Wang Jing, owner of Beijing Interoceanic Canal Investment Management Company Photo: IC
Nicaraguan President Daniel Ortega and Chinese tycoon Wang Jing on Saturday said plans to start building a $40 billion canal across the Central American country were on track for late 2014.
Wang Jing's Beijing Interoceanic Canal Investment Management Company has secured the right to dig a waterway in Nicaragua that will rival the Panama Canal and be hugely significant to world trade if it is completed.
Ortega gave the group a concession to operate the future waterway for 50 years, renewable for another 50.

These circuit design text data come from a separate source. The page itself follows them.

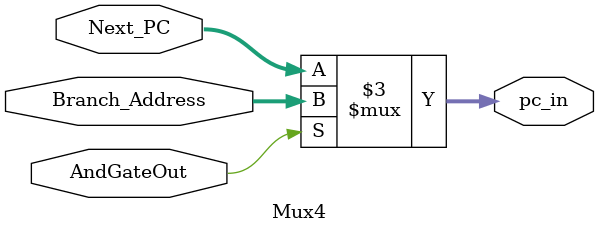
<source format=v>
module Mux4 (Branch_Address, Next_PC, AndGateOut, pc_in);

	input [31:0] Branch_Address;
	input [31:0] Next_PC;
	input AndGateOut;	
	output reg [31:0] pc_in;
	
	always @(*) begin
        if (AndGateOut)
            pc_in = Branch_Address;
        else
            pc_in = Next_PC;
    end
endmodule


</source>
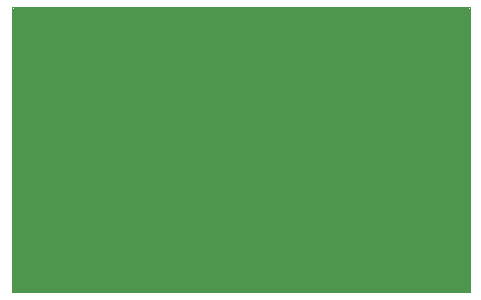
<source format=gbr>
G04 #@! TF.GenerationSoftware,KiCad,Pcbnew,(5.1.5)-3*
G04 #@! TF.CreationDate,2022-12-25T19:48:09-05:00*
G04 #@! TF.ProjectId,_autosave-Fuente_Alimentaci_n,5f617574-6f73-4617-9665-2d4675656e74,rev?*
G04 #@! TF.SameCoordinates,Original*
G04 #@! TF.FileFunction,Profile,NP*
%FSLAX46Y46*%
G04 Gerber Fmt 4.6, Leading zero omitted, Abs format (unit mm)*
G04 Created by KiCad (PCBNEW (5.1.5)-3) date 2022-12-25 19:48:09*
%MOMM*%
%LPD*%
G04 APERTURE LIST*
%ADD10C,0.100000*%
%ADD11C,0.254000*%
G04 APERTURE END LIST*
D10*
X66675000Y-87630000D02*
X105410000Y-87630000D01*
X105410000Y-87630000D02*
X105410000Y-111760000D01*
X66675000Y-111760000D02*
X66675000Y-87630000D01*
X105410000Y-111760000D02*
X66675000Y-111760000D01*
D11*
G36*
X105283000Y-111633000D02*
G01*
X66802000Y-111633000D01*
X66802000Y-87757000D01*
X105283000Y-87757000D01*
X105283000Y-111633000D01*
G37*
X105283000Y-111633000D02*
X66802000Y-111633000D01*
X66802000Y-87757000D01*
X105283000Y-87757000D01*
X105283000Y-111633000D01*
M02*

</source>
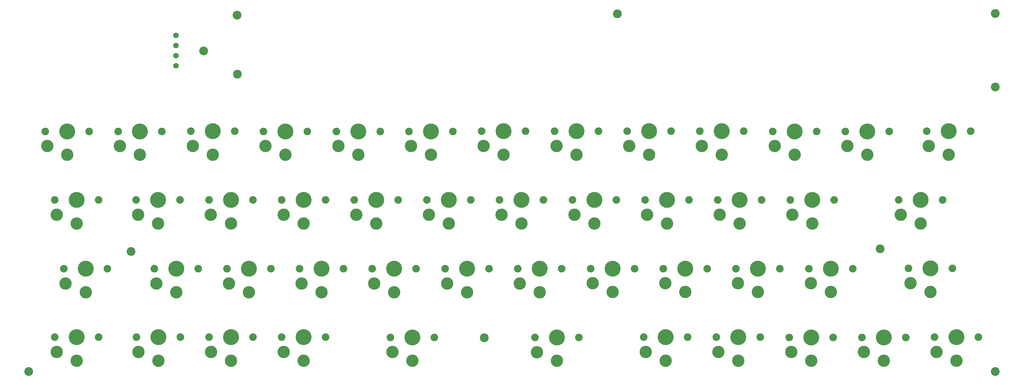
<source format=gts>
G04 #@! TF.GenerationSoftware,KiCad,Pcbnew,(6.0.9)*
G04 #@! TF.CreationDate,2022-11-10T16:14:01+09:00*
G04 #@! TF.ProjectId,meow48,6d656f77-3438-42e6-9b69-6361645f7063,rev?*
G04 #@! TF.SameCoordinates,Original*
G04 #@! TF.FileFunction,Soldermask,Top*
G04 #@! TF.FilePolarity,Negative*
%FSLAX46Y46*%
G04 Gerber Fmt 4.6, Leading zero omitted, Abs format (unit mm)*
G04 Created by KiCad (PCBNEW (6.0.9)) date 2022-11-10 16:14:01*
%MOMM*%
%LPD*%
G01*
G04 APERTURE LIST*
%ADD10C,1.900000*%
%ADD11C,3.100000*%
%ADD12C,4.000000*%
%ADD13C,2.200000*%
%ADD14C,1.397000*%
G04 APERTURE END LIST*
D10*
X99990000Y-115390000D03*
D11*
X89490000Y-119090000D03*
D12*
X94490000Y-115390000D03*
D11*
X94490000Y-121290000D03*
D10*
X88990000Y-115390000D03*
D13*
X77880000Y-83840000D03*
X25610000Y-158470000D03*
D12*
X80800000Y-132650000D03*
D10*
X86300000Y-132650000D03*
D11*
X80800000Y-138550000D03*
D10*
X75300000Y-132650000D03*
D11*
X75800000Y-136350000D03*
D12*
X217580000Y-98180000D03*
D11*
X217580000Y-104080000D03*
X212580000Y-101880000D03*
D10*
X212080000Y-98180000D03*
X223080000Y-98180000D03*
D12*
X130910000Y-115400000D03*
D10*
X125410000Y-115400000D03*
D11*
X125910000Y-119100000D03*
D10*
X136410000Y-115400000D03*
D11*
X130910000Y-121300000D03*
X194330000Y-101860000D03*
D12*
X199330000Y-98160000D03*
D10*
X193830000Y-98160000D03*
X204830000Y-98160000D03*
D11*
X199330000Y-104060000D03*
D12*
X144670000Y-98160000D03*
D11*
X139670000Y-101860000D03*
D10*
X150170000Y-98160000D03*
X139170000Y-98160000D03*
D11*
X144670000Y-104060000D03*
D10*
X159220000Y-132660000D03*
D12*
X153720000Y-132660000D03*
D11*
X148720000Y-136360000D03*
X153720000Y-138560000D03*
D10*
X148220000Y-132660000D03*
D11*
X76310000Y-155790000D03*
D12*
X76310000Y-149890000D03*
D11*
X71310000Y-153590000D03*
D10*
X70810000Y-149890000D03*
X81810000Y-149890000D03*
D11*
X203510000Y-155790000D03*
X198510000Y-153590000D03*
D12*
X203510000Y-149890000D03*
D10*
X209010000Y-149890000D03*
X198010000Y-149890000D03*
X140980000Y-132660000D03*
D12*
X135480000Y-132660000D03*
D11*
X130480000Y-136360000D03*
D10*
X129980000Y-132660000D03*
D11*
X135480000Y-138560000D03*
D12*
X167390000Y-115400000D03*
D11*
X167390000Y-121300000D03*
X162390000Y-119100000D03*
D10*
X172890000Y-115400000D03*
X161890000Y-115400000D03*
X254720000Y-115400000D03*
X243720000Y-115400000D03*
D12*
X249220000Y-115400000D03*
D11*
X244220000Y-119100000D03*
X249220000Y-121300000D03*
D12*
X99020000Y-132650000D03*
D11*
X94020000Y-136350000D03*
X99020000Y-138550000D03*
D10*
X93520000Y-132650000D03*
X104520000Y-132650000D03*
D13*
X267940000Y-68540000D03*
D11*
X94550000Y-155790000D03*
D12*
X94550000Y-149890000D03*
D10*
X100050000Y-149890000D03*
X89050000Y-149890000D03*
D11*
X89550000Y-153590000D03*
D13*
X173130000Y-68630000D03*
D10*
X232140000Y-132640000D03*
D11*
X226640000Y-138540000D03*
X221640000Y-136340000D03*
D10*
X221140000Y-132640000D03*
D12*
X226640000Y-132640000D03*
D13*
X267940000Y-158470000D03*
D10*
X227240000Y-149900000D03*
D11*
X221740000Y-155800000D03*
X216740000Y-153600000D03*
D10*
X216240000Y-149900000D03*
D12*
X221740000Y-149900000D03*
D11*
X144150000Y-119110000D03*
D10*
X143650000Y-115410000D03*
D12*
X149150000Y-115410000D03*
D10*
X154650000Y-115410000D03*
D11*
X149150000Y-121310000D03*
D10*
X122740000Y-132660000D03*
D12*
X117240000Y-132660000D03*
D11*
X117240000Y-138560000D03*
D10*
X111740000Y-132660000D03*
D11*
X112240000Y-136360000D03*
X251200000Y-101850000D03*
X256200000Y-104050000D03*
D10*
X261700000Y-98150000D03*
X250700000Y-98150000D03*
D12*
X256200000Y-98150000D03*
D11*
X39860000Y-138570000D03*
X34860000Y-136370000D03*
D12*
X39860000Y-132670000D03*
D10*
X34360000Y-132670000D03*
X45360000Y-132670000D03*
X40780000Y-98180000D03*
D11*
X30280000Y-101880000D03*
X35280000Y-104080000D03*
D12*
X35280000Y-98180000D03*
D10*
X29780000Y-98180000D03*
X175600000Y-98160000D03*
X186600000Y-98160000D03*
D12*
X181100000Y-98160000D03*
D11*
X176100000Y-101860000D03*
X181100000Y-104060000D03*
D10*
X163490000Y-149920000D03*
D12*
X157990000Y-149920000D03*
D11*
X152990000Y-153620000D03*
X157990000Y-155820000D03*
D10*
X152490000Y-149920000D03*
D13*
X51250000Y-128350000D03*
D11*
X258210000Y-155790000D03*
D10*
X263710000Y-149890000D03*
D11*
X253210000Y-153590000D03*
D12*
X258210000Y-149890000D03*
D10*
X252710000Y-149890000D03*
X77250000Y-98160000D03*
D12*
X71750000Y-98160000D03*
D10*
X66250000Y-98160000D03*
D11*
X66750000Y-101860000D03*
X71750000Y-104060000D03*
D12*
X89960000Y-98180000D03*
D11*
X89960000Y-104080000D03*
X84960000Y-101880000D03*
D10*
X95460000Y-98180000D03*
X84460000Y-98180000D03*
D13*
X239000000Y-127650000D03*
D12*
X185600000Y-115400000D03*
D10*
X191100000Y-115400000D03*
X180100000Y-115400000D03*
D11*
X180600000Y-119100000D03*
X185600000Y-121300000D03*
X121750000Y-155810000D03*
D10*
X116250000Y-149910000D03*
D12*
X121750000Y-149910000D03*
D10*
X127250000Y-149910000D03*
D11*
X116750000Y-153610000D03*
D12*
X185280000Y-149890000D03*
D11*
X185280000Y-155790000D03*
X180280000Y-153590000D03*
D10*
X190780000Y-149890000D03*
X179780000Y-149890000D03*
D13*
X69450000Y-78000000D03*
D11*
X251650000Y-138500000D03*
D10*
X257150000Y-132600000D03*
D12*
X251650000Y-132600000D03*
D11*
X246650000Y-136300000D03*
D10*
X246150000Y-132600000D03*
X102690000Y-98180000D03*
D11*
X103190000Y-101880000D03*
X108190000Y-104080000D03*
D10*
X113690000Y-98180000D03*
D12*
X108190000Y-98180000D03*
D14*
X62530000Y-81730000D03*
X62530000Y-79190000D03*
X62530000Y-76650000D03*
X62530000Y-74110000D03*
D10*
X57060000Y-132650000D03*
D11*
X62560000Y-138550000D03*
D10*
X68060000Y-132650000D03*
D11*
X57560000Y-136350000D03*
D12*
X62560000Y-132650000D03*
X58090000Y-149885000D03*
D10*
X63590000Y-149885000D03*
D11*
X53090000Y-153585000D03*
X58090000Y-155785000D03*
D10*
X52590000Y-149885000D03*
D11*
X235810000Y-104080000D03*
D10*
X230310000Y-98180000D03*
D11*
X230810000Y-101880000D03*
D12*
X235810000Y-98180000D03*
D10*
X241310000Y-98180000D03*
X32110000Y-115410000D03*
D11*
X37610000Y-121310000D03*
D10*
X43110000Y-115410000D03*
D12*
X37610000Y-115410000D03*
D11*
X32610000Y-119110000D03*
X222040000Y-121310000D03*
D12*
X222040000Y-115410000D03*
D10*
X216540000Y-115410000D03*
D11*
X217040000Y-119110000D03*
D10*
X227540000Y-115410000D03*
X202920000Y-132640000D03*
D11*
X203420000Y-136340000D03*
D12*
X208420000Y-132640000D03*
D10*
X213920000Y-132640000D03*
D11*
X208420000Y-138540000D03*
D13*
X267940000Y-87020000D03*
D10*
X120940000Y-98180000D03*
D12*
X126440000Y-98180000D03*
D10*
X131940000Y-98180000D03*
D11*
X121440000Y-101880000D03*
X126440000Y-104080000D03*
D12*
X37630000Y-149860000D03*
D11*
X37630000Y-155760000D03*
D10*
X43130000Y-149860000D03*
X32130000Y-149860000D03*
D11*
X32630000Y-153560000D03*
D12*
X171960000Y-132640000D03*
D11*
X171960000Y-138540000D03*
X166960000Y-136340000D03*
D10*
X166460000Y-132640000D03*
X177460000Y-132640000D03*
D11*
X53490000Y-104080000D03*
D12*
X53490000Y-98180000D03*
D10*
X47990000Y-98180000D03*
X58990000Y-98180000D03*
D11*
X48490000Y-101880000D03*
D13*
X139850000Y-150050000D03*
D11*
X162900000Y-104060000D03*
X157900000Y-101860000D03*
D10*
X168400000Y-98160000D03*
D12*
X162900000Y-98160000D03*
D10*
X157400000Y-98160000D03*
D11*
X112710000Y-121300000D03*
D12*
X112710000Y-115400000D03*
D11*
X107710000Y-119100000D03*
D10*
X118210000Y-115400000D03*
X107210000Y-115400000D03*
D11*
X198820000Y-119110000D03*
D10*
X209320000Y-115410000D03*
D12*
X203820000Y-115410000D03*
D11*
X203820000Y-121310000D03*
D10*
X198320000Y-115410000D03*
D11*
X239950000Y-155795000D03*
D10*
X245450000Y-149895000D03*
D12*
X239950000Y-149895000D03*
D10*
X234450000Y-149895000D03*
D11*
X234950000Y-153595000D03*
X53050000Y-119110000D03*
D10*
X63550000Y-115410000D03*
D11*
X58050000Y-121310000D03*
D10*
X52550000Y-115410000D03*
D12*
X58050000Y-115410000D03*
X76270000Y-115400000D03*
D11*
X71270000Y-119100000D03*
D10*
X70770000Y-115400000D03*
X81770000Y-115400000D03*
D11*
X76270000Y-121300000D03*
D13*
X77850000Y-68990000D03*
D10*
X195700000Y-132640000D03*
D12*
X190200000Y-132640000D03*
D11*
X190200000Y-138540000D03*
D10*
X184700000Y-132640000D03*
D11*
X185200000Y-136340000D03*
M02*

</source>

"The Nicaraguan government and HKND Group are pleased to confirm that canal construction work will begin as planned in December 2014," the two said in a brief statement.
HKND Group is a unit of holding company the HK Nicaragua Canal Development Investment
Their remarks appeared aimed at shooting down any idea of a delay. Nicaragua's Canal Authority chief Manuel Coronel Kautz recently was quoted as saying work would not start on the Nicaraguan waterway until 2015.
It is the biggest infrastructure project by far attempted under the government of Ortega. And it would have huge strategic value, potentially interrupting commerce in Panama's waterway between the Atlantic and Pacific.
Panama is expanding its century-old canal, and a massive project is running behind schedule.
The Panamanian upgrade aims to make its 80-kilometer (50-mile) waterway, which handles 5 percent of global maritime trade, big enough to handle new cargo ships that can carry 12,000 containers.
That project is costing $5.2 billion, including a third set of locks for the canal which currently welcomes ships that carry up to 5,000 containers.
Feasibility studies are underway in Nicaragua. But it is not yet known how the future canal might be built in mechanical and logistical terms, if it gets a final green light.